═════ Dataset ═════
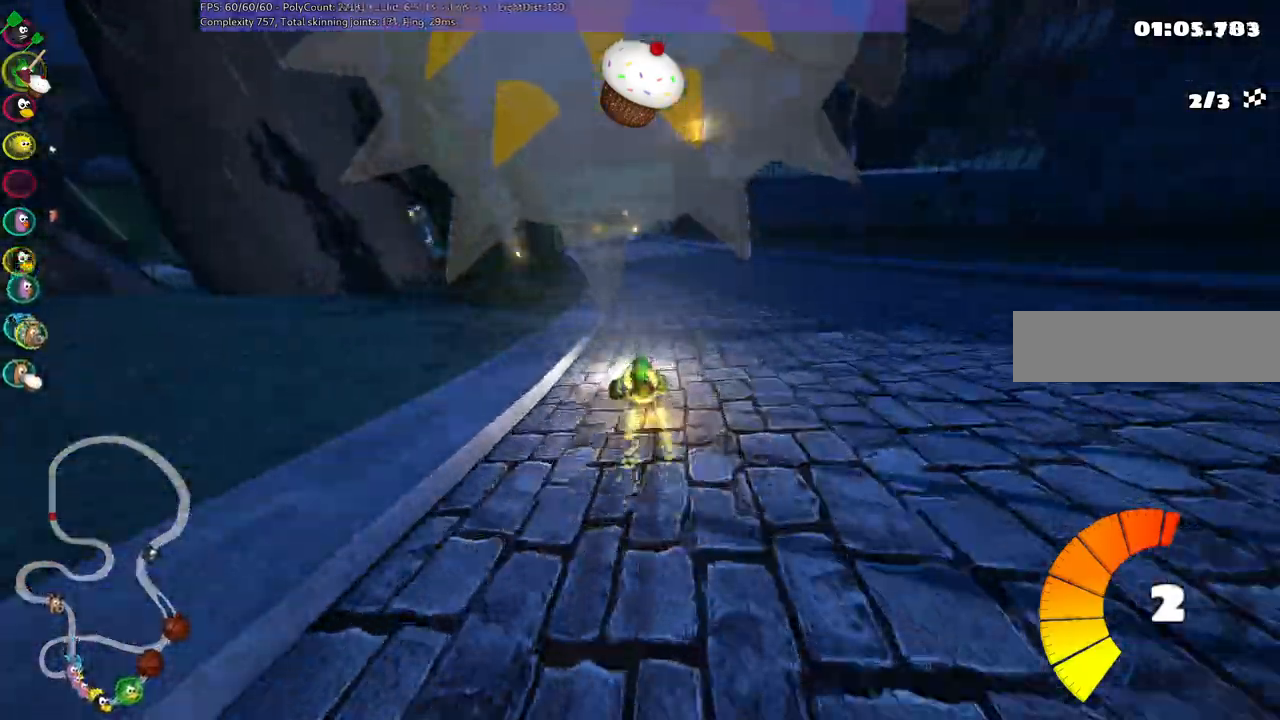
{"keys": ["up"], "events": [[50, "n", "down"], [100, "m", "up"], [133, "right", "up"], [183, "n", "up"]]}
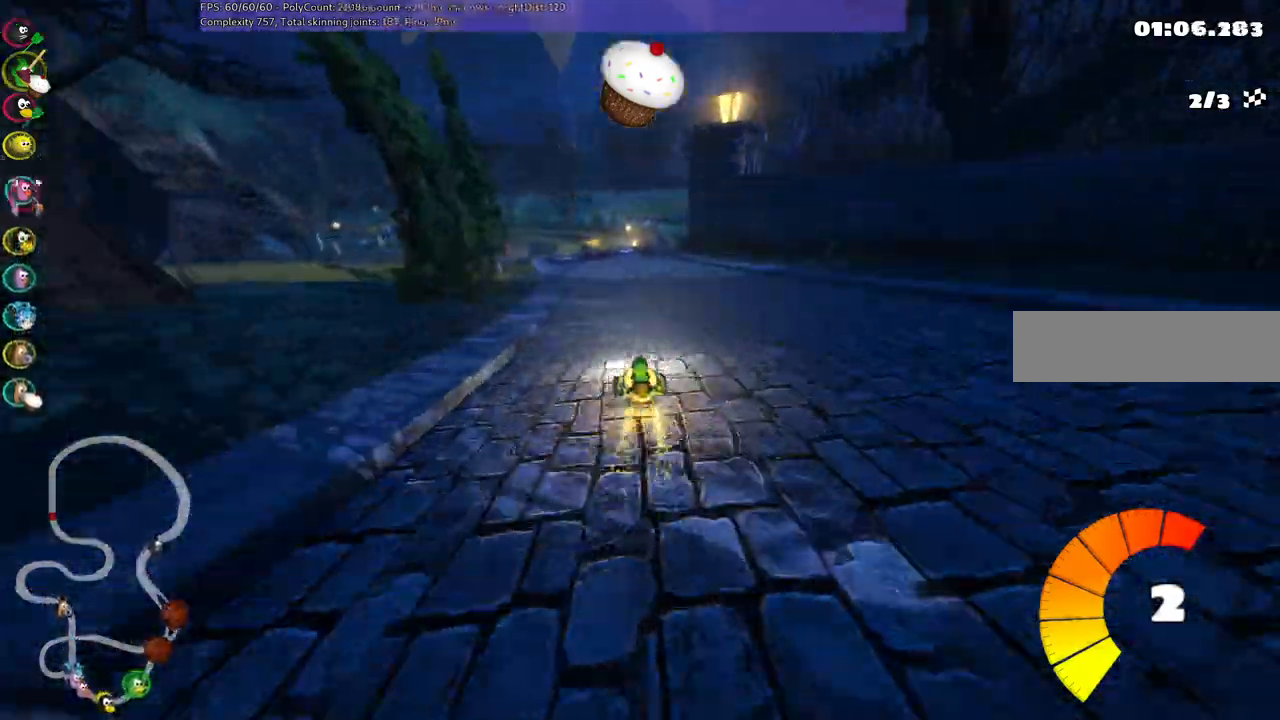
{"keys": ["up"], "events": [[117, "left", "down"], [300, "left", "up"]]}
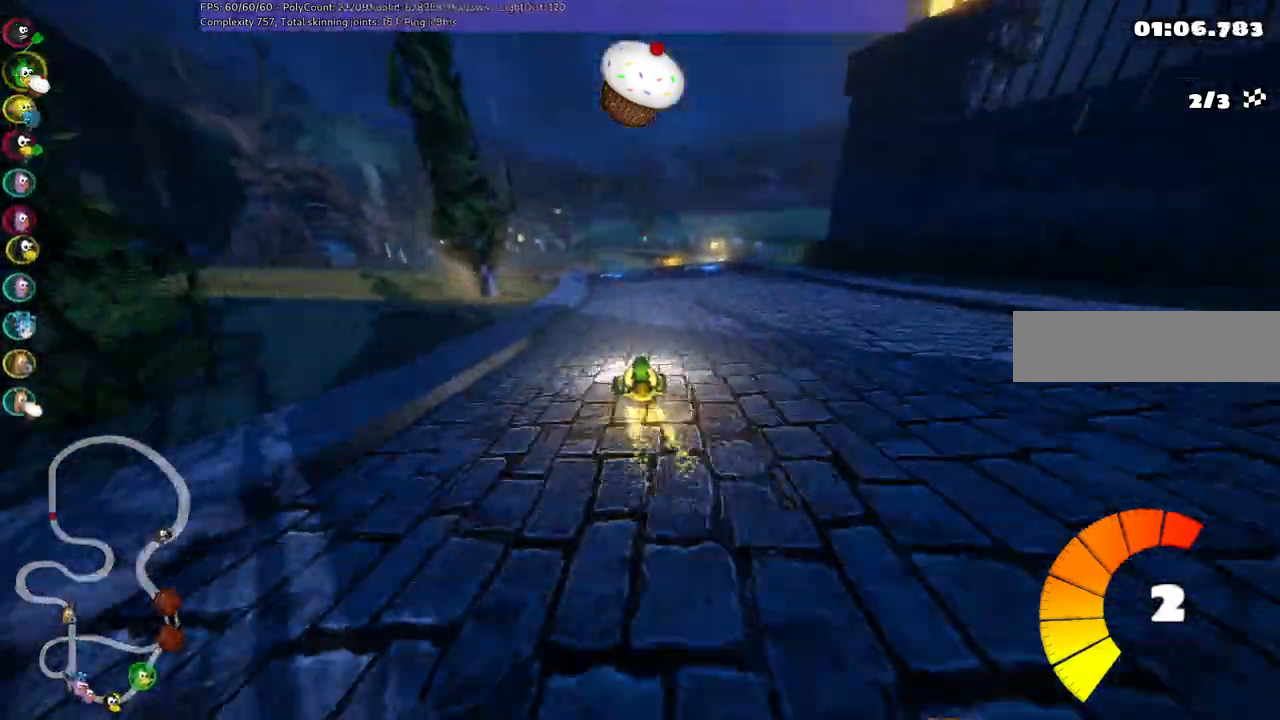
{"keys": ["up"], "events": [[33, "right", "down"], [133, "right", "up"]]}
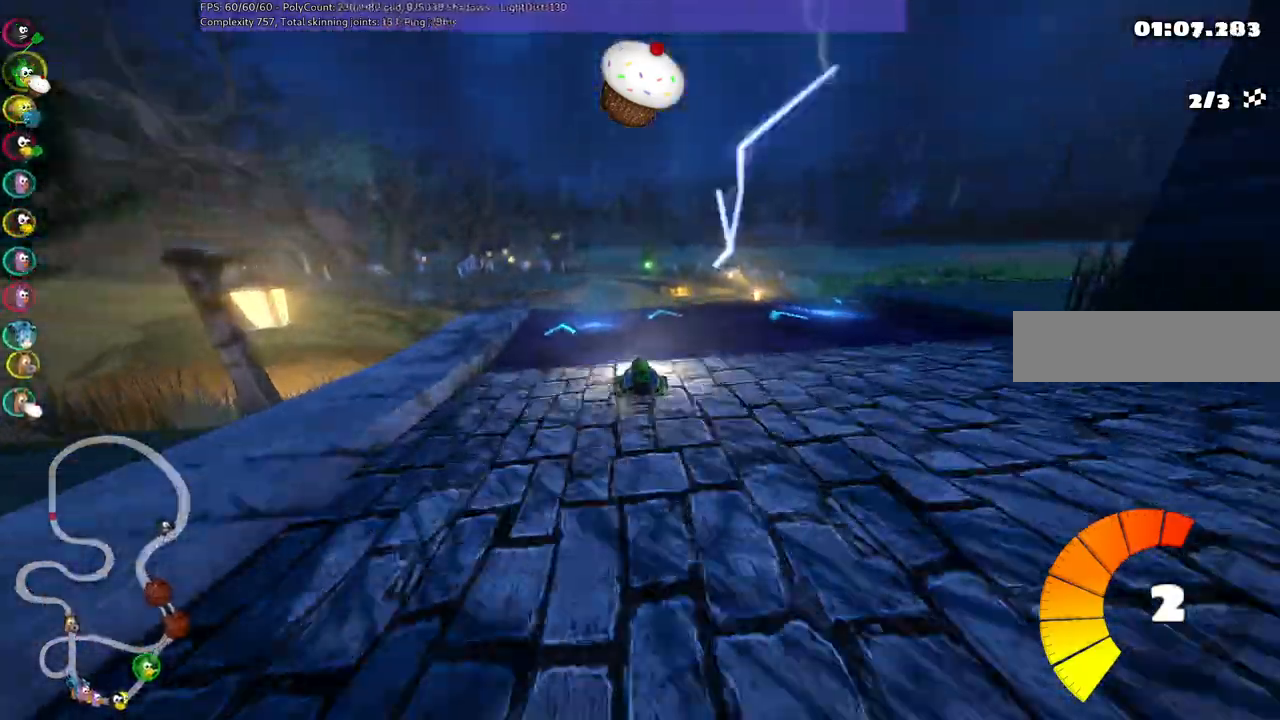
{"keys": ["left", "m", "up"], "events": [[100, "left", "down"], [150, "m", "down"]]}
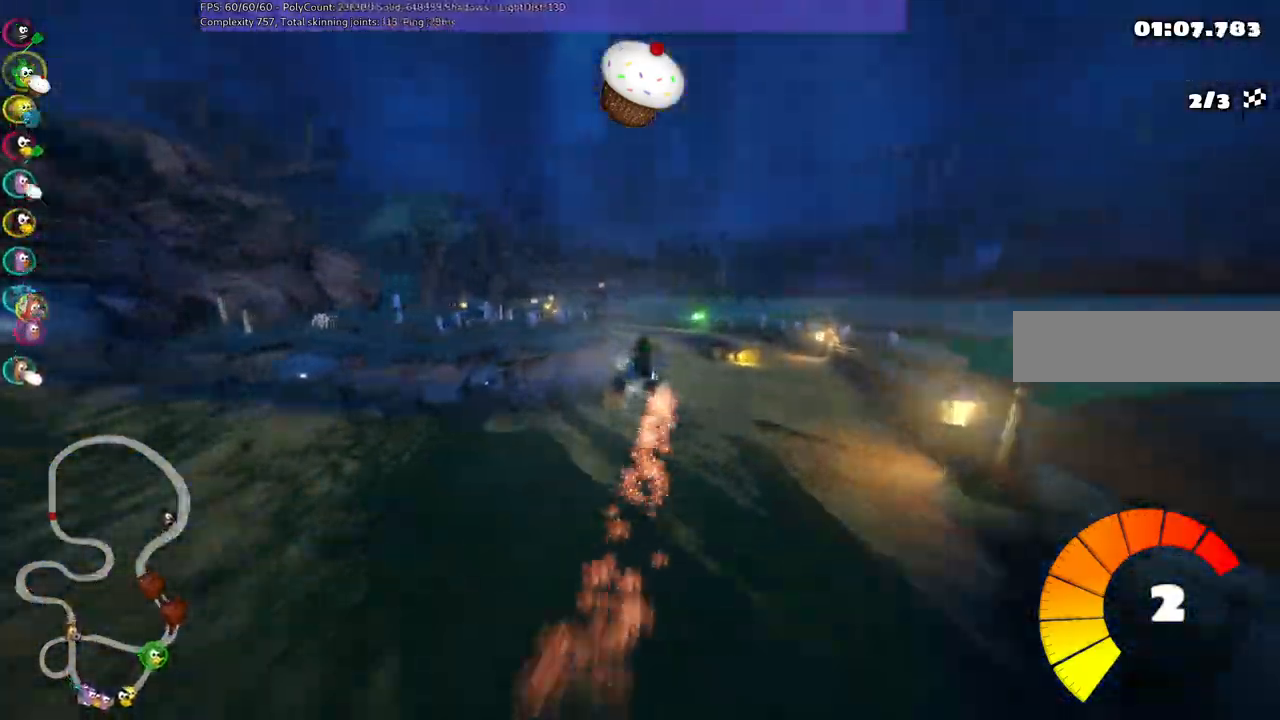
{"keys": ["left", "m", "up"]}
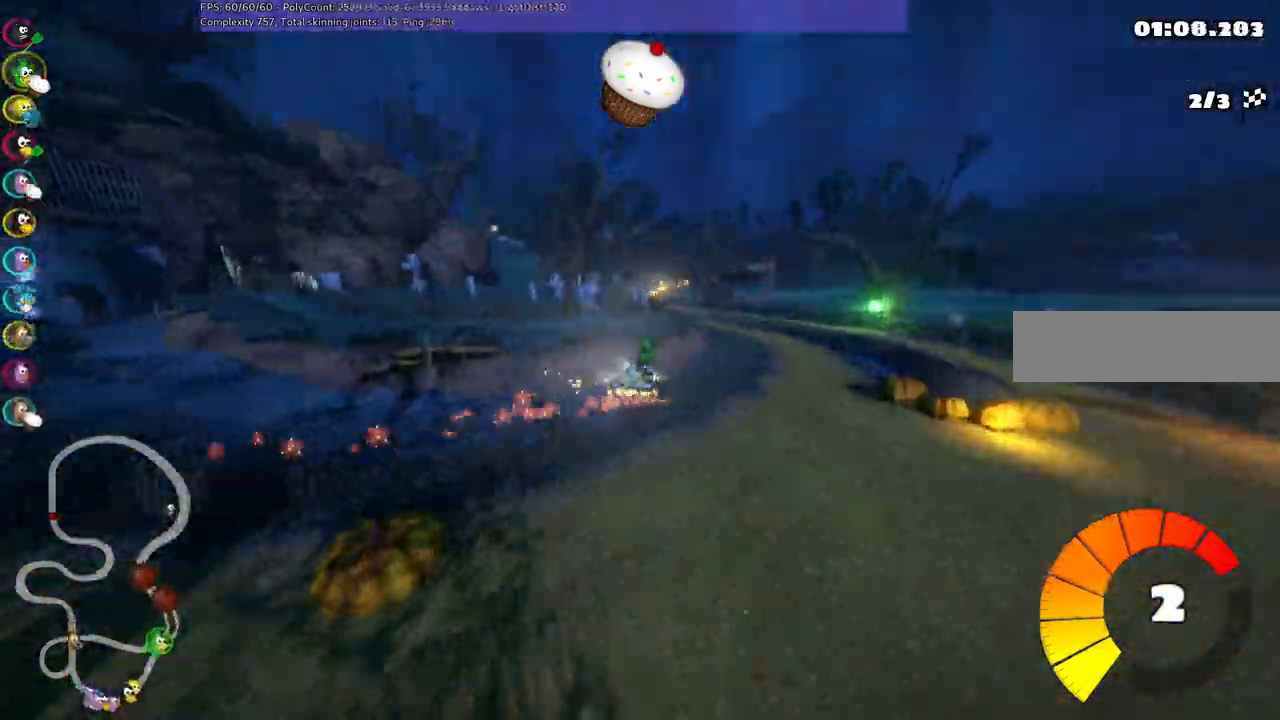
{"keys": ["up"], "events": [[283, "left", "up"], [317, "m", "up"]]}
═════
**Task statement:**
If a record holds a picture, leave the picture out, but copy everything else exactly.

**Answer for the task:**
{"keys": ["up"], "events": [[50, "n", "down"], [100, "m", "up"], [133, "right", "up"], [183, "n", "up"]]}
{"keys": ["up"], "events": [[117, "left", "down"], [300, "left", "up"]]}
{"keys": ["up"], "events": [[33, "right", "down"], [133, "right", "up"]]}
{"keys": ["left", "m", "up"], "events": [[100, "left", "down"], [150, "m", "down"]]}
{"keys": ["left", "m", "up"]}
{"keys": ["up"], "events": [[283, "left", "up"], [317, "m", "up"]]}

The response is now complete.